The Circlusion of Fancy

The German version of this text on the italodisco artist Fancy was first published in Siegessäule for their regular column “Drehmoment”, in which musicians describe an album that is of key importance to them. Here is the text in English.

The word “circlusion” is penetration’s other. It describes a sexual act in which one thing, normally an orifice, encloses another thing inside itself, for instance when an anus circludes a cock or a vagina circludes a dildo. Whereas this “being penetrated” is normally considered passive in heteronormative and even homonormative discourses, the circluding orifice can be both active and passive; even transcend this binary altogether.

Popular music, for the most part, reproduces masculinist tropes of phallus-worship. Take a song like Closer by Nine Inch Nails. When Trent Reznor sings “I want to fuck you like an animal,” do you imagine that he is penetrating, or do you envision that Reznor is circluding you, with his anus, his mouth or his cunt? Our society valorises penetration and there is a direct line between the libidnal worship of frontmen on the one hand and fascist dictators on the other.

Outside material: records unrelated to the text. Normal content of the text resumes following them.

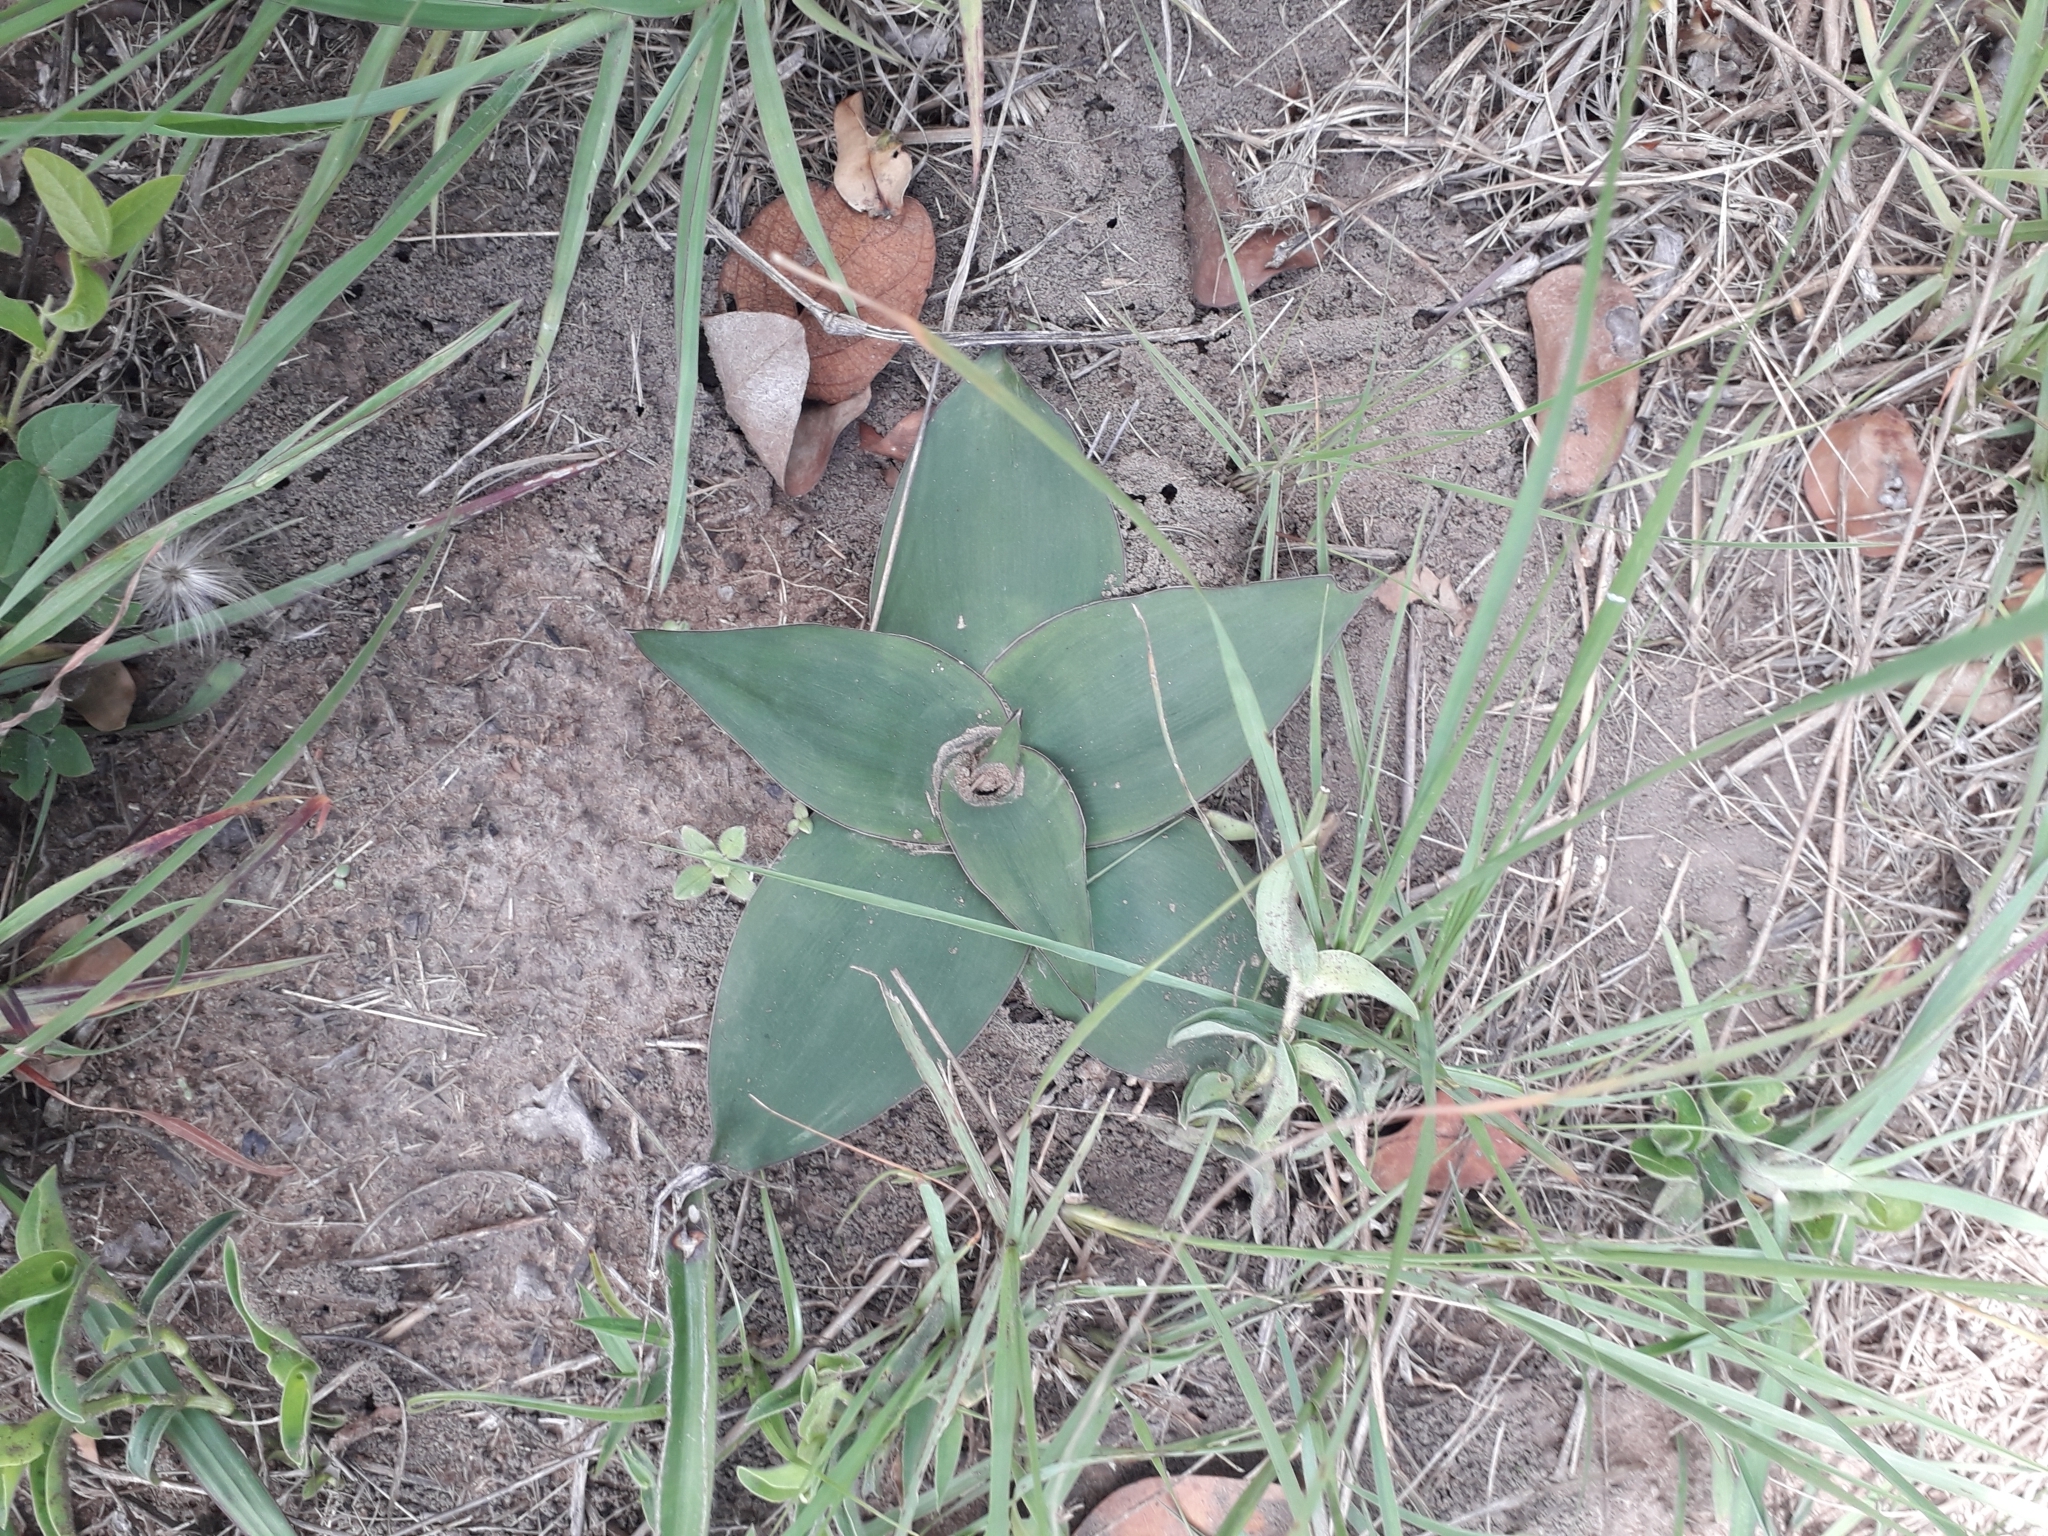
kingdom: Plantae
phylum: Tracheophyta
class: Liliopsida
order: Asparagales
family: Asparagaceae
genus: Ledebouria
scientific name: Ledebouria ovatifolia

Enter Munich-born italo-disco star Fancy, who I read as an out and proud circluder. Take the single Slice Me Nice. Atop Moroder-esque synths and drum machines, Fancy reveals to us that he is “like a cake that wants to be baked,” adding “It’s time for action baby, cut me in two”. Its a simple perhaps crude image, yet it makes the pleasure of making one’s body a host for another active.

In L.A.D.Y. O, Fancy explicitly recasts the masochistic protagonist of the novel Story of O as a sadistic dominatrix. Whereas in the novel, the penetration of O’s orifices by members of a secret society is intrinsically linked to her submissiveness, in Fancy’s retelling, he becomes the submissive and begs her to “Tie me up, give me pain”. He goes on: “Chain me, I can’t stand no more” while assuring her that he is “gonna like it for sure.” O, in both the novel and in the song, could very well stand for orifice. But in Fancy’s hands O can no longer stand for object, for it is she who has the active role in his fantasy.

This ingeniously closes the circle between active and passive, penetration and circlusion. Again and again, Fancy shows us that sex need not be a dyad, but a vast ocean of sensations, organs and ways of relating to one another.